Singapore

New $4 million fund to help adults with disabilities upskill

Money will help them with course fees, buying support devices

Adults with disabilities looking to upskill or go for training will soon be able to tap a new $4 million fund by Temasek Trust and the five Community Development Councils (CDCs).

Launched yesterday, the fund will provide up to $1,000 each to 4,000 adults with disabilities to defray course-related fees or purchase learning-support devices. The Temasek Trust- CDC Lifelong Learning Enabling Fund will be administered by SG Enable.

It aims to support people with disabilities in lifelong learning, as a common concern among them is that learning opportunities are few after they graduate from special education schools around the age of 18.

At the virtual launch yesterday, Central Singapore District Mayor Denise Phua noted that adults with disabilities, depending on their level of support needs, require continued training in vocational and independent living skills.

These include skills related to employability, self-management, community living, residential living, mobility, work readiness and communication.

She said: "From our understanding of the challenges faced by persons with disabilities, we know there are still gaps, especially for the adults in the post-school years...

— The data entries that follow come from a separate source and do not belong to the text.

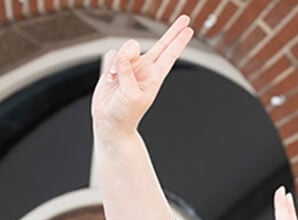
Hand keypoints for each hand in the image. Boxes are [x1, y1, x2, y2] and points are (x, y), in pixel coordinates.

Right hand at [91, 16, 193, 138]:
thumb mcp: (132, 95)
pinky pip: (111, 54)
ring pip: (126, 47)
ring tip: (116, 79)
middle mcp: (144, 68)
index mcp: (154, 76)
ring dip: (119, 61)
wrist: (109, 122)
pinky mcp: (114, 66)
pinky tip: (110, 78)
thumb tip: (122, 55)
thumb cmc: (125, 114)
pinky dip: (109, 65)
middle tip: (185, 19)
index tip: (189, 28)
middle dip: (172, 31)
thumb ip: (128, 72)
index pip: (169, 54)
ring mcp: (129, 66)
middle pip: (161, 44)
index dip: (179, 40)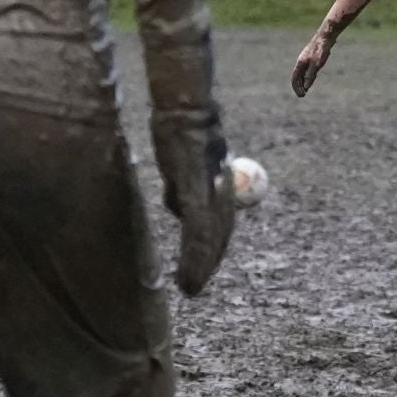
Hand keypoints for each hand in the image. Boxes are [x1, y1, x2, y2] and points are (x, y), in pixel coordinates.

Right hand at [151, 107, 233, 296]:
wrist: (184, 107)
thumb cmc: (179, 129)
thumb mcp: (180, 164)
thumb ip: (182, 187)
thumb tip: (177, 209)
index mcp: (217, 183)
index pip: (218, 221)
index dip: (211, 247)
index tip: (201, 268)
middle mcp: (219, 189)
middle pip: (218, 232)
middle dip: (208, 262)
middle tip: (194, 288)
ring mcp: (210, 190)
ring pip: (209, 236)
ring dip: (199, 265)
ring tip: (189, 288)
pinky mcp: (198, 190)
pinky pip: (199, 228)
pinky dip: (194, 253)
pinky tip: (187, 269)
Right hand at [291, 28, 332, 96]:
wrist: (326, 36)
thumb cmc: (321, 50)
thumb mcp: (316, 64)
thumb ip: (310, 75)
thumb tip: (306, 87)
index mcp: (300, 63)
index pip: (295, 78)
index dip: (297, 87)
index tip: (301, 95)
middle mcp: (301, 61)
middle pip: (297, 76)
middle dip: (299, 86)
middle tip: (303, 95)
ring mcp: (306, 59)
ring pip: (302, 73)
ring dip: (303, 82)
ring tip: (306, 89)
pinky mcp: (312, 57)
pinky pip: (307, 69)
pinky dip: (307, 76)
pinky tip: (311, 78)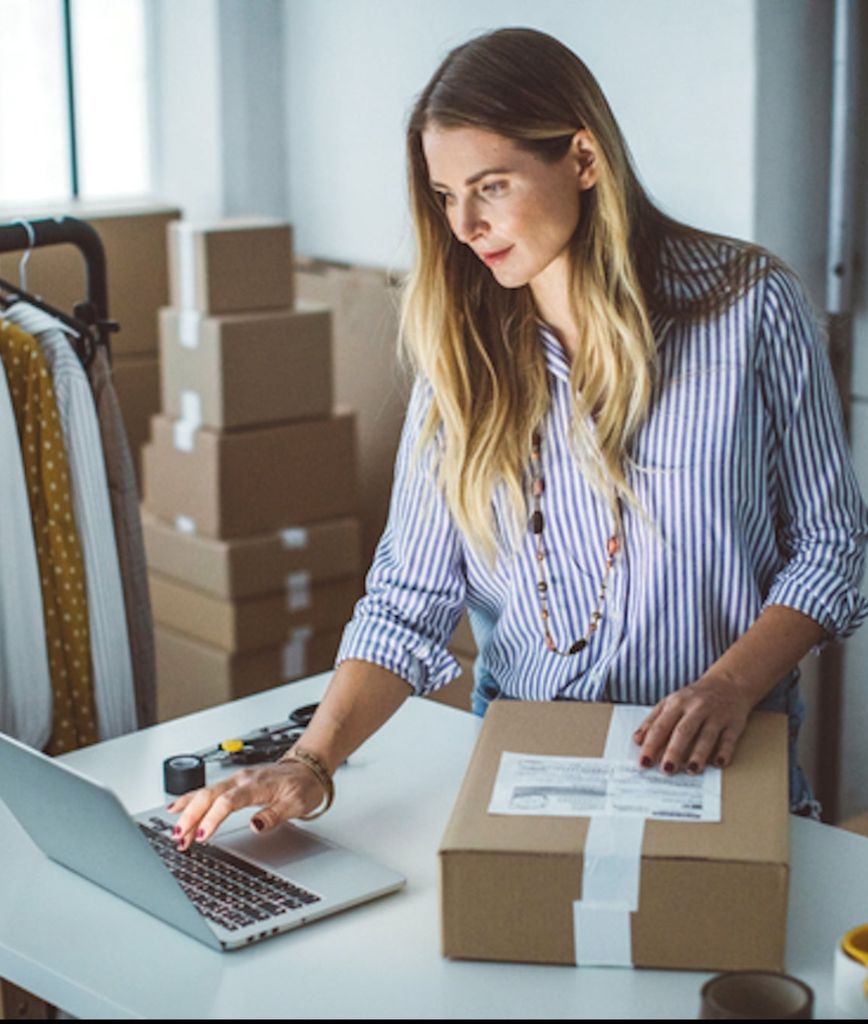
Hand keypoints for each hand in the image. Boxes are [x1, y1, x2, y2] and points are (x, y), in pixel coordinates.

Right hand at [167, 760, 326, 849]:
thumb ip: (275, 815)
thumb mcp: (297, 804)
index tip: (202, 836)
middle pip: (209, 796)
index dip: (213, 819)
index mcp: (256, 785)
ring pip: (205, 793)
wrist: (308, 768)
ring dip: (188, 812)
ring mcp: (236, 780)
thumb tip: (255, 825)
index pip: (228, 801)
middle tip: (179, 839)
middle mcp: (242, 779)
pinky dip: (190, 799)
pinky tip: (177, 808)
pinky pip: (207, 790)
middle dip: (191, 817)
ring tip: (175, 832)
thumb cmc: (303, 786)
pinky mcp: (233, 783)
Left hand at [633, 672, 754, 774]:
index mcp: (677, 703)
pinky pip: (729, 739)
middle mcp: (696, 708)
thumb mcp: (671, 702)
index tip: (644, 762)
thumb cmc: (694, 697)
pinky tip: (718, 763)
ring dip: (699, 754)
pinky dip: (725, 751)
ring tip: (691, 770)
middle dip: (674, 751)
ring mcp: (716, 715)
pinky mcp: (734, 723)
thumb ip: (653, 720)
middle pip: (683, 731)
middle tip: (666, 770)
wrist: (728, 683)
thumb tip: (637, 740)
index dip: (651, 744)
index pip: (661, 726)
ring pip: (706, 736)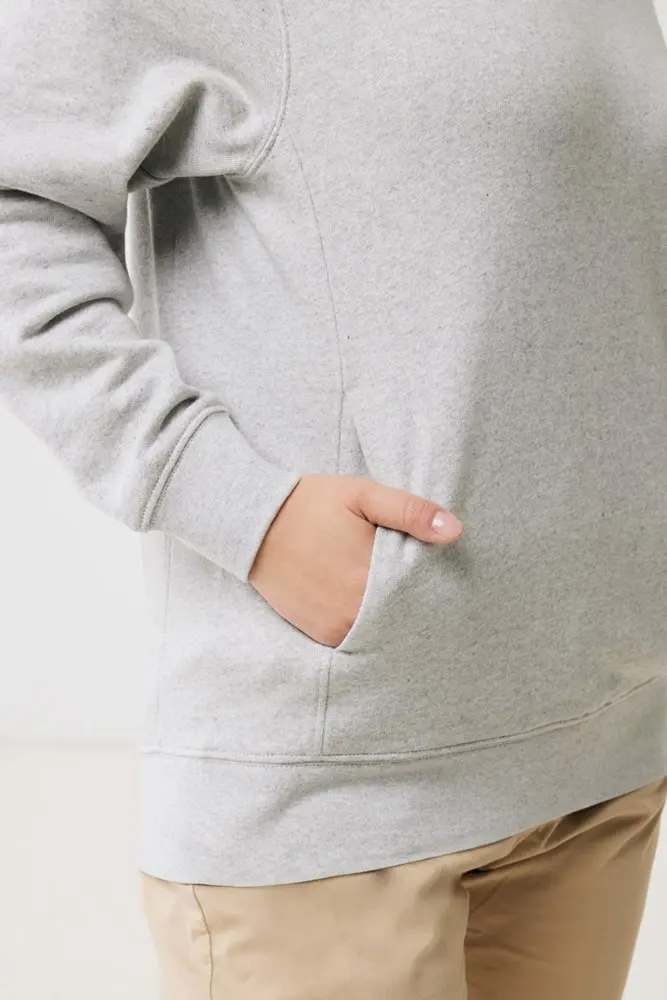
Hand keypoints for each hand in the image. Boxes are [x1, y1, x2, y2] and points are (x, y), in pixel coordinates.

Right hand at [248, 474, 463, 646]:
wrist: (254, 524)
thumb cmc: (311, 503)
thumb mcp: (363, 494)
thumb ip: (410, 511)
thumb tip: (455, 530)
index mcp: (371, 574)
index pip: (422, 592)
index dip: (437, 588)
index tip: (448, 581)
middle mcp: (354, 609)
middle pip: (405, 616)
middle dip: (417, 605)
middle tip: (434, 597)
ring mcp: (335, 626)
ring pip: (382, 631)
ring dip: (393, 620)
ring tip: (402, 601)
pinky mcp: (320, 633)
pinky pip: (356, 639)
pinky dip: (368, 627)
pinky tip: (375, 610)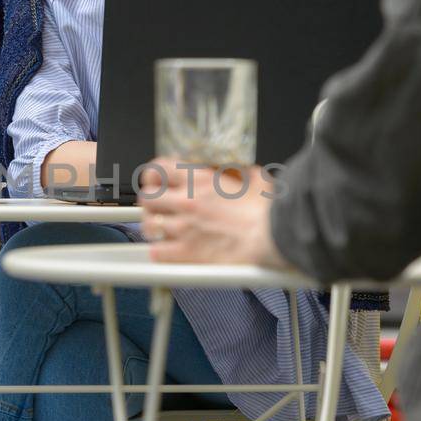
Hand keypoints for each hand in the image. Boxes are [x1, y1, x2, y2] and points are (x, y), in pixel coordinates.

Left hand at [138, 158, 287, 267]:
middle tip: (157, 208)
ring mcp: (184, 227)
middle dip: (149, 203)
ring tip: (160, 231)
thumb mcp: (258, 180)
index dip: (153, 175)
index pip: (159, 168)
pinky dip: (159, 252)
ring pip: (148, 225)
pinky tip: (167, 251)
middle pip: (147, 197)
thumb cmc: (268, 213)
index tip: (155, 181)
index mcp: (201, 180)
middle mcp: (187, 201)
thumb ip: (246, 174)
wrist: (273, 237)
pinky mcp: (186, 252)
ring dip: (152, 228)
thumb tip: (249, 172)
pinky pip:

"Many persons with disabilities stop learning after they leave their formal schooling years, usually at the age of 18."

CONTINUING EDUCATION

People with disabilities can tap the fund to enrol in continuing education and training programmes, such as those offered by institutes of higher learning, or courses offered by social services agencies and training providers endorsed by SG Enable.

The fund can help to cover course fees, registration fees, course materials and assessment fees. It can be used to buy assistive technology equipment and IT equipment, as well as to acquire accessibility services of sign interpreters, for example.

Those eligible for the fund are people with disabilities aged 18 and above who are not currently enrolled in mainstream or special education schools. They must also be Singapore citizens or permanent residents.

They can apply for the fund more than once, up to a cap of $1,000. Applications for the fund will open on Dec 3, in conjunction with the International Day of Persons with Disabilities. The application period ends on Dec 31 next year. More information on the application process will be provided later.

Ms Phua said she hopes the fund will not only nudge adults with disabilities to adopt lifelong learning, but also encourage more quality training providers to develop more accessible learning opportunities.

Ms Jaspreet Sekhon, 41, who has Down syndrome, plans to apply for the fund to upskill and achieve her goal of becoming a motivational speaker.

A dancer with the Diverse Abilities Dance Collective, she also teaches ethnic dance to young children with autism.

She is involved in advocacy work on the need for education to overcome barriers and limitations in the community. "I plan to use this fund to improve my dancing skills and public speaking skills. I want to speak up for myself and others who cannot communicate as well, and help them achieve their dreams.